What is a gamma-poisson model?
Imagine you run a pizza shop and want to know how many slices a customer typically orders. Some days customers might order 1 slice, others 3 slices, and occasionally someone might order 6 slices! This kind of count data (1, 2, 3, etc.) follows what's called a poisson distribution.
The poisson distribution has one key number: the average rate. In our pizza example, maybe it's 2.5 slices per customer. But here's the catch - we don't know the true rate for sure. We only have our observations to guess from.
This is where the gamma distribution comes in. It helps us model our uncertainty about the true rate:
- When we have very little data, the gamma distribution is wide, saying "hey, the true rate could be anywhere in this broad range".
- As we collect more data, the gamma distribution gets narrower, saying "we're getting more confident about what the true rate is".
So when we say we're using a gamma-poisson model for count metrics, we're:
- Using the poisson distribution to model how count data naturally varies.
- Using the gamma distribution to express our uncertainty about the true rate.
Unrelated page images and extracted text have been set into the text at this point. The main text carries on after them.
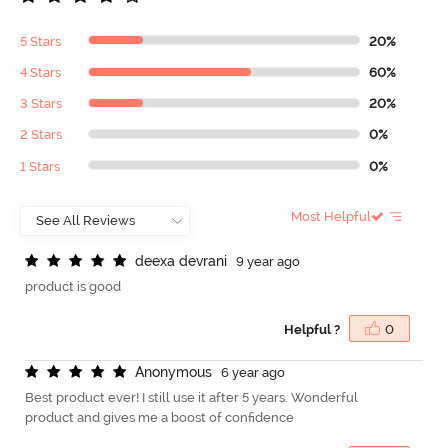
5 Stars
20%
4 Stars
60%
3 Stars
20%
2 Stars
0%
1 Stars
0%
Most Helpful
d
e
e
x
a
d
e
v
r
a
n
i
9 year ago
product is good
Helpful ?
0
A
n
o
n
y
m
o
u
s
6 year ago
Best product ever! I still use it after 5 years. Wonderful
product and gives me a boost of confidence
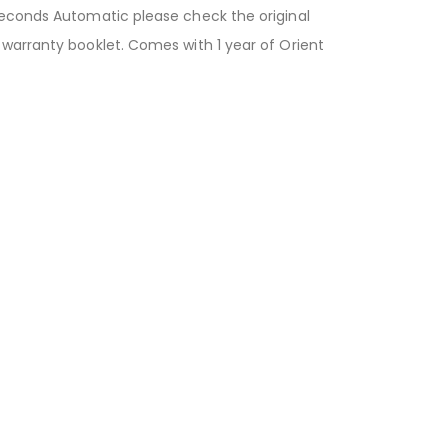
 Seconds Automatic please check the original
 warranty booklet. Comes with 1 year of Orient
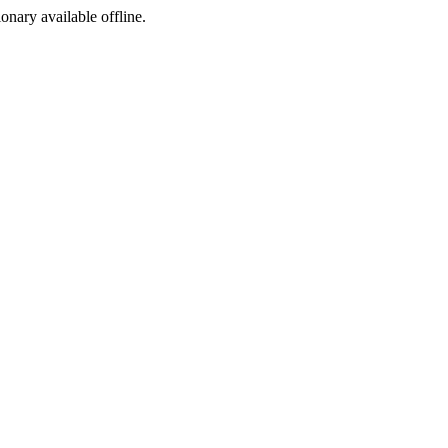
ionary available offline.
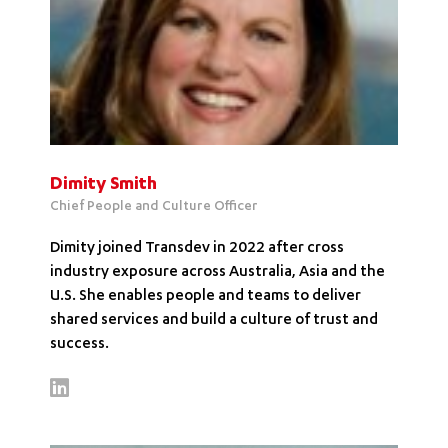
Dimity Smith
Chief People and Culture Officer
Dimity joined Transdev in 2022 after cross
industry exposure across Australia, Asia and the
U.S. She enables people and teams to deliver
shared services and build a culture of trust and
success.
- Getting more confident in our estimates over time.
One more thing worth noting: Bayesian inference starts with an initial guess that then gets updated as more data comes in. Our model uses a "minimally informative prior" of ALPHA_PRIOR = 1
and BETA_PRIOR = 1
, which is like starting with a blank slate instead of making an upfront assumption about the results.
Win probabilities
The win probability tells you how likely it is that a given variant has the highest rate compared to all other variants. It helps you determine whether the metric shows a statistically significant real effect vs. simply random chance.
Let's say you're testing a new menu design and have these results:
- Control (old menu): 250 slices ordered by 100 customers (rate of 2.5 slices per customer)
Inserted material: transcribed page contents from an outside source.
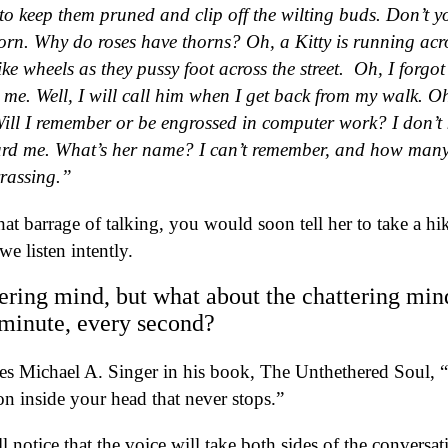
to keep them pruned and clip off the wilting buds. Don’t y
horn. Why do roses have thorns? Oh, a Kitty is running acr
ike wheels as they pussy foot across the street.
Oh, I forgot 
me. Well, I will call him when I get back from my walk. Oh
. Will I remember or be engrossed in computer work? I don’t
rd me. What’s her name? I can’t remember, and how many
rrassing.”
at barrage of talking, you would soon tell her to take a hi
we listen intently.
tering mind, but what about the chattering min
 minute, every second?
tes Michael A. Singer in his book, The Unthethered Soul, 
on inside your head that never stops.”
l notice that the voice will take both sides of the conversat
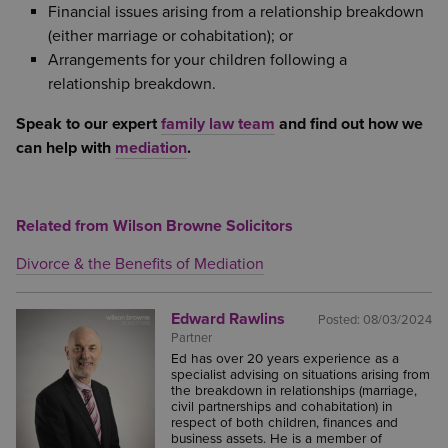
Financial issues arising from a relationship breakdown
(either marriage or cohabitation); or
Arrangements for your children following a
relationship breakdown.
Speak to our expert
family law team
and find out how we
can help with
mediation
.
Related from Wilson Browne Solicitors
Divorce & the Benefits of Mediation
Edward Rawlins
Posted:
08/03/2024
Partner
Ed has over 20 years experience as a
specialist advising on situations arising from
the breakdown in relationships (marriage,
civil partnerships and cohabitation) in
respect of both children, finances and
business assets. He is a member of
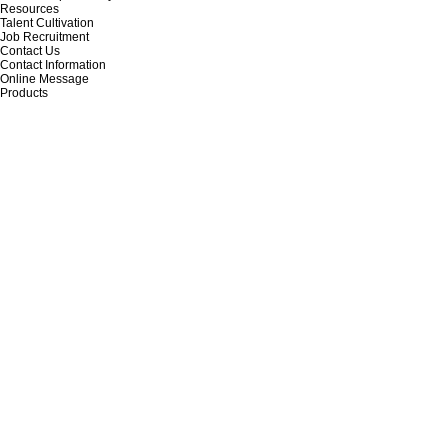
Resources
Talent Cultivation
Job Recruitment
Contact Us
Contact Information
Online Message
Products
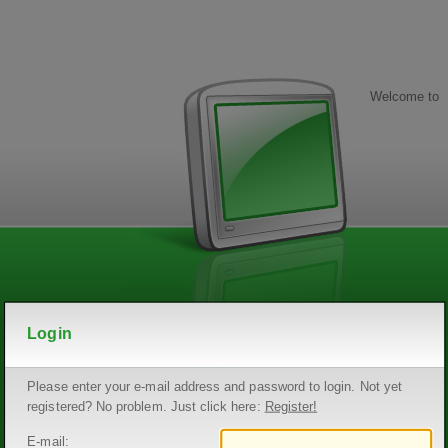
Welcome to
Login
Please enter your e-mail address and password to login. Not yet
registered? No problem. Just click here:
Register!
E-mail:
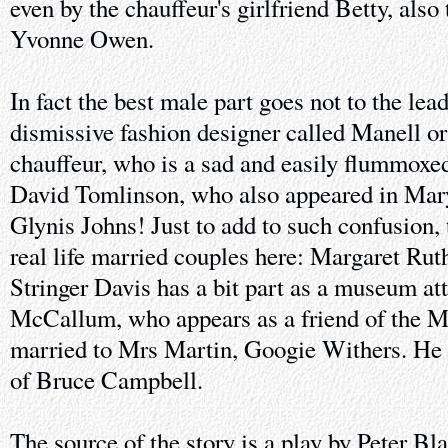
even by the chauffeur's girlfriend Betty, also
Yvonne Owen.
In fact the best male part goes not to the lea
dismissive fashion designer called Manell or
chauffeur, who is a sad and easily flummoxed
David Tomlinson, who also appeared in Mar
Glynis Johns! Just to add to such confusion, 
real life married couples here: Margaret Rut
Stringer Davis has a bit part as a museum at
McCallum, who appears as a friend of the Mart
married to Mrs Martin, Googie Withers. He
of Bruce Campbell.
The source of the story is a play by Peter B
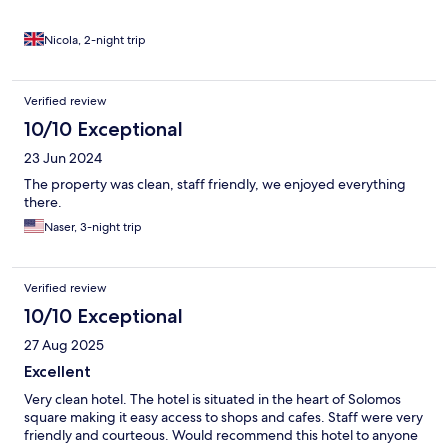
Nicola, 2-night trip
Verified review
10/10 Exceptional
23 Jun 2024
The property was clean, staff friendly, we enjoyed everything
there.
Naser, 3-night trip
Verified review
10/10 Exceptional
27 Aug 2025
Excellent
Very clean hotel. The hotel is situated in the heart of Solomos
square making it easy access to shops and cafes. Staff were very
friendly and courteous. Would recommend this hotel to anyone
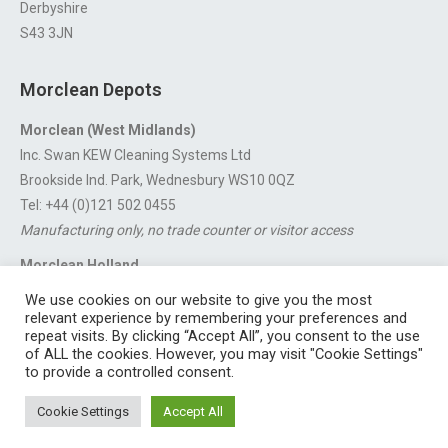
Derbyshire
S43 3JN
Morclean Depots
Morclean (West Midlands)
Inc. Swan KEW Cleaning Systems Ltd
Brookside Ind. Park, Wednesbury WS10 0QZ
Tel: +44 (0)121 502 0455
Manufacturing only, no trade counter or visitor access
Morclean Holland
Van’t Hoffstraat 5, 3316 GX Dordrecht.
We use cookies on our website to give you the most
For export enquiries:
export@morclean.com
relevant experience by remembering your preferences and
repeat visits. By clicking “Accept All”, you consent to the use
of ALL the cookies. However, you may visit "Cookie Settings"
to provide a controlled consent.
Registered in England No. 4605133 | Registered Office: Speedwell
Cookie Settings
Accept All
Industrial Estate, Staveley, Chesterfield, Derbyshire S43 3JN England |
© 1997 - 2026 |
Sitemap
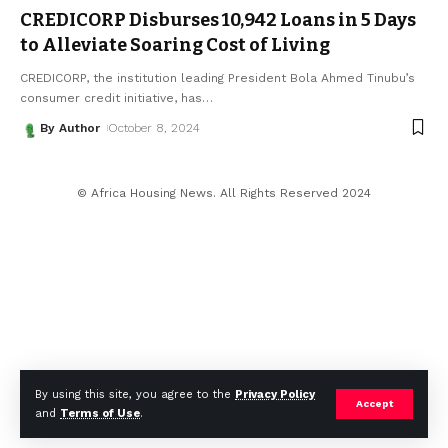
CREDICORP Disburses 10,942 Loans in 5 Days
to Alleviate Soaring Cost of Living
CREDICORP, the institution leading President Bola Ahmed Tinubu’s
consumer credit initiative, has
…
By Author
October 8, 2024
© Africa Housing News. All Rights Reserved 2024
By using this site, you agree to the
Privacy Policy
Accept
and
Terms of Use
.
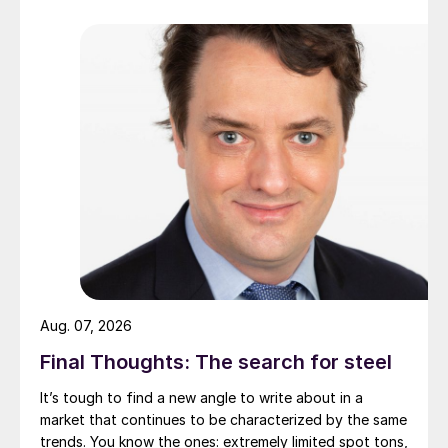
Aug. 07, 2026
Final Thoughts: The search for steel
It’s tough to find a new angle to write about in a
market that continues to be characterized by the same
trends. You know the ones: extremely limited spot tons,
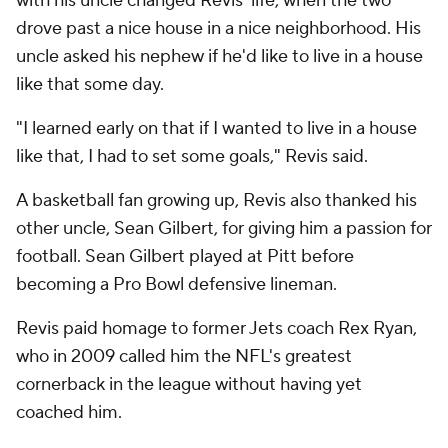
with his uncle changed Revis' life, when the two
drove past a nice house in a nice neighborhood. His
uncle asked his nephew if he'd like to live in a house
like that some day.
"I learned early on that if I wanted to live in a house
like that, I had to set some goals," Revis said.
A basketball fan growing up, Revis also thanked his
other uncle, Sean Gilbert, for giving him a passion for
football. Sean Gilbert played at Pitt before
becoming a Pro Bowl defensive lineman.
Revis paid homage to former Jets coach Rex Ryan,
who in 2009 called him the NFL's greatest
cornerback in the league without having yet
coached him.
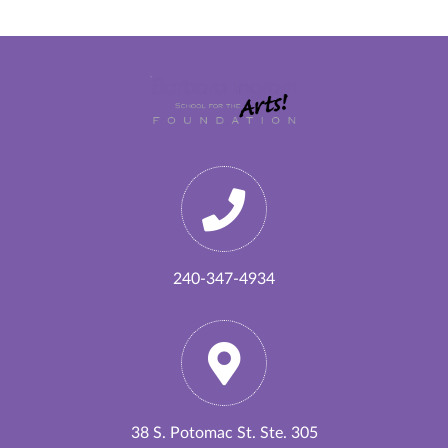
240-347-4934
38 S. Potomac St. Ste. 305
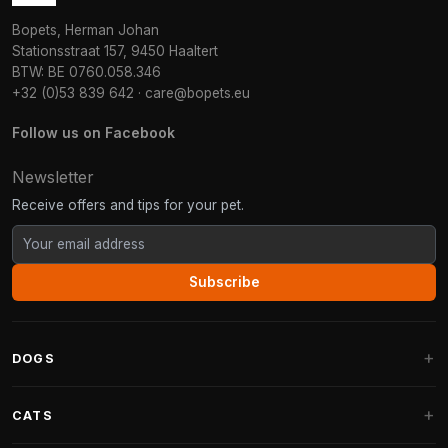
Bopets, Herman Johan
Stationsstraat 157, 9450 Haaltert
BTW: BE 0760.058.346
+32 (0)53 839 642
·
care@bopets.eu
Follow us on Facebook
Newsletter
Receive offers and tips for your pet.
Subscribe
DOGS
Dog Beds
CATS
Dog Cushions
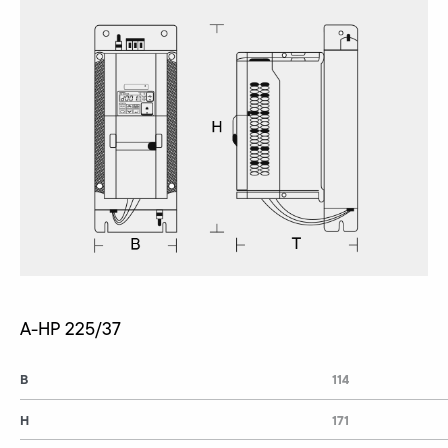
A-HP 225/37
B
114
H
171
- Test (new menu): 300 slices ordered by 100 customers (rate of 3.0 slices per customer)
To calculate the win probabilities, our methodology:
Models each variant's rate using a gamma distribution:
- Control: Gamma(250 + ALPHA_PRIOR, 100 + BETA_PRIOR)
- Test: Gamma(300 + ALPHA_PRIOR, 100 + BETA_PRIOR)
Takes 10,000 random samples from each distribution.
Checks which variant had the higher rate for each sample.
Calculates the final win probabilities:
- Control wins in 154 out of 10,000 samples = 1.54% probability
- Test wins in 9,846 out of 10,000 samples = 98.46% probability
These results tell us we can be 98.46%% confident that the new menu design leads to more slice orders per customer than the old menu.
Credible intervals
We use Bayesian methodology, so we report credible intervals rather than the more commonly known confidence intervals.
A 95% credible interval means we believe there’s a 95% probability that the true conversion rate lies within that interval. In other words, it directly reflects our uncertainty about where the true conversion rate might be based on the data we’ve observed.
If you’re familiar with frequentist methods, you’ve probably heard of confidence intervals. Although they may look similar in graphs, a confidence interval doesn’t mean “there’s a 95% probability that the true rate lies in this range.” Instead, it reflects how often such intervals would contain the true rate if the experiment were repeated many times. In contrast, a credible interval is the Bayesian version of a confidence interval, offering a more intuitive probability statement about the metric you care about.
For example, if you have these results:
- Control (old menu): 250 slices ordered by 100 customers (rate of 2.5 slices per customer)
- Test (new menu): 300 slices ordered by 100 customers (rate of 3.0 slices per customer)
To calculate the credible intervals, our methodology will:
Create a gamma distribution for each variant:
- Control: Gamma(250 + ALPHA_PRIOR, 100 + BETA_PRIOR)
- Test: Gamma(300 + ALPHA_PRIOR, 100 + BETA_PRIOR)
Find the 2.5th and 97.5% percentiles of each distribution:
- Control: [2.2, 2.8] = "You can be 95% confident customers order between 2.2 and 2.8 slices on average with the old menu"
- Test: [2.7, 3.3] = "You can be 95% confident customers order between 2.7 and 3.3 slices on average with the new menu"
Since these intervals barely overlap, you can be quite confident that the new menu design results in more slice orders per customer. The intervals will become narrower as you collect more data, reflecting your increasing certainty about the true rates.